Abstract

Recent events related to the rise of ISIS have catapulted the ‘unwilling or unable’ test to the forefront of the legal debate concerning the fight against terrorism. The still controversial test offers a justification for unilateral use of force in self-defence on behalf of a victim state on the territory of a host state that is unwilling or unable to prevent a non-state actor located on its soil from carrying out attacks against the victim state. The aim of this chapter is to analyse the history, current status and content of the ‘unwilling or unable’ test with a view to highlighting the main concerns that come with it. This chapter argues that if the ‘unwilling or unable’ test is here to stay, governments and authors alike must make considerable effort to clarify its content, delineate its limits and set out its requirements in the context of the law of self-defence. Subject to evolving state practice, the ‘unwilling or unable’ test may fit into the necessity requirement of the law of self-defence. If so, emphasis should be put on the victim state’s duty to show, by way of a thorough assessment, the host state’s continuous and evident unwillingness or inability to prevent terrorist organizations from using its territory. This requirement should only come after the victim state has shown that the occurred or imminent armed attack creates an immediate need for action.

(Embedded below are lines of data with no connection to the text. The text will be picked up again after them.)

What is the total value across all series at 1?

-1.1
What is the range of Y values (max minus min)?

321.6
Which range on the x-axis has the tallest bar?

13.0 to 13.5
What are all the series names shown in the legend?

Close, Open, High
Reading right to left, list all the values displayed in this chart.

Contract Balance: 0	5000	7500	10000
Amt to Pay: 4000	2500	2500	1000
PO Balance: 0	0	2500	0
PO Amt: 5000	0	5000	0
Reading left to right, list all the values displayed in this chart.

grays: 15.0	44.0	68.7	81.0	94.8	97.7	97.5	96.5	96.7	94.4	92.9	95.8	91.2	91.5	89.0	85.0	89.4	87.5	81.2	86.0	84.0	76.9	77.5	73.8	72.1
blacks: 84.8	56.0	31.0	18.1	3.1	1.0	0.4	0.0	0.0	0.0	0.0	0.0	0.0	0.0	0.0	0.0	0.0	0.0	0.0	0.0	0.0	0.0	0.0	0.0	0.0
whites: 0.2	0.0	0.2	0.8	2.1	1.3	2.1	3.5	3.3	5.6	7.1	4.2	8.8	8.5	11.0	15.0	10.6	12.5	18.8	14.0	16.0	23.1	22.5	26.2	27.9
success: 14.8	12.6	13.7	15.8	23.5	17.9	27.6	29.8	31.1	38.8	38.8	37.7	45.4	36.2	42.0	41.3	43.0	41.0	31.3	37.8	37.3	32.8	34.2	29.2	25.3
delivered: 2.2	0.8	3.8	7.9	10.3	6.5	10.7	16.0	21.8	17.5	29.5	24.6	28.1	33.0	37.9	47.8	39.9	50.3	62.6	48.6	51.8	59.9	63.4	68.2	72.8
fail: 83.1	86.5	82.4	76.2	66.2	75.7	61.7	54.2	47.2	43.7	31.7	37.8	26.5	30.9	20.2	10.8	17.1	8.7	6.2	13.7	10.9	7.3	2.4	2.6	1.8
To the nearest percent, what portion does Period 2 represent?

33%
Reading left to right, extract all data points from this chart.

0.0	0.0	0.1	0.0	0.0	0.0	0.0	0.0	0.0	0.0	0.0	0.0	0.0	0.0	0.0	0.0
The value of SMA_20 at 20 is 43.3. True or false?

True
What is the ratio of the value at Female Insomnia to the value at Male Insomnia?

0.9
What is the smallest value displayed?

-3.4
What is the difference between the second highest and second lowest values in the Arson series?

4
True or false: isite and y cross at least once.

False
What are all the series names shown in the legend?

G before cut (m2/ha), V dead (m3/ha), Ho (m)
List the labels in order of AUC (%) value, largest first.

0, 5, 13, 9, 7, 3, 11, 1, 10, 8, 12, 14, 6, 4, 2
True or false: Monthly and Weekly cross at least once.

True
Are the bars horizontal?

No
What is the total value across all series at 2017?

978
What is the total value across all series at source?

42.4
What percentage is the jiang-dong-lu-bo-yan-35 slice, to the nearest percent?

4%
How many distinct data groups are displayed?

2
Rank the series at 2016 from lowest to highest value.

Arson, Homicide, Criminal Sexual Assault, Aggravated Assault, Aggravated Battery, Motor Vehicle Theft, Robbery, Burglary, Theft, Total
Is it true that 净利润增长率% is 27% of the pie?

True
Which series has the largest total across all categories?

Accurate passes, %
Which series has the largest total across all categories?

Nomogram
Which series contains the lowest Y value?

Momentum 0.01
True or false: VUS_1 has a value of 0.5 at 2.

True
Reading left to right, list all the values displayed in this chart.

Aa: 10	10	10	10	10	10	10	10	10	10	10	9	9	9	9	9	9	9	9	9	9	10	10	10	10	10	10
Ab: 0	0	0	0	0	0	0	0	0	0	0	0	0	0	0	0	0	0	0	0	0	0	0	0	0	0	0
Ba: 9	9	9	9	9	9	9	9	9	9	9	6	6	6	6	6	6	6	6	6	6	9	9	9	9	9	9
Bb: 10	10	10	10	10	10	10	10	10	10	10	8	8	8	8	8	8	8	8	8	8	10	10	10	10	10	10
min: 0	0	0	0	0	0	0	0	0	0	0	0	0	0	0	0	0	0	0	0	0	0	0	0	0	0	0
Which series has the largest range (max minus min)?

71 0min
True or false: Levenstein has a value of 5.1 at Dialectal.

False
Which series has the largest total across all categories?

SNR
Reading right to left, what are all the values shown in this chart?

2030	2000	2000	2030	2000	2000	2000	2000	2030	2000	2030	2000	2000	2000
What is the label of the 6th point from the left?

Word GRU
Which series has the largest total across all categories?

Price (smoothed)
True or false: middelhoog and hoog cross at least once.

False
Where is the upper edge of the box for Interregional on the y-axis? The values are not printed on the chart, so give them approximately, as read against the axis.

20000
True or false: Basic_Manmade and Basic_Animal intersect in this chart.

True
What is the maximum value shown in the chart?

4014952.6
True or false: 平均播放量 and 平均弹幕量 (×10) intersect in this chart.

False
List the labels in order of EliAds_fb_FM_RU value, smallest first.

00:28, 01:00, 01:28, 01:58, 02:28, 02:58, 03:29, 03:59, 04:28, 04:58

In any case, measures based on consent, which would circumvent the need to apply the test, should always be prioritized. To present its argument, Sect. 4.2 will embark on a brief review of relevant (state) practice. Next, it will assess the current status of the test on the basis of the conducted review. Section 4.4 will look into the anatomy of the ‘unwilling or unable’ test and Sect. 4.5 will analyse the use of the test in relation to the US-led intervention in Syria to neutralize ISIS targets.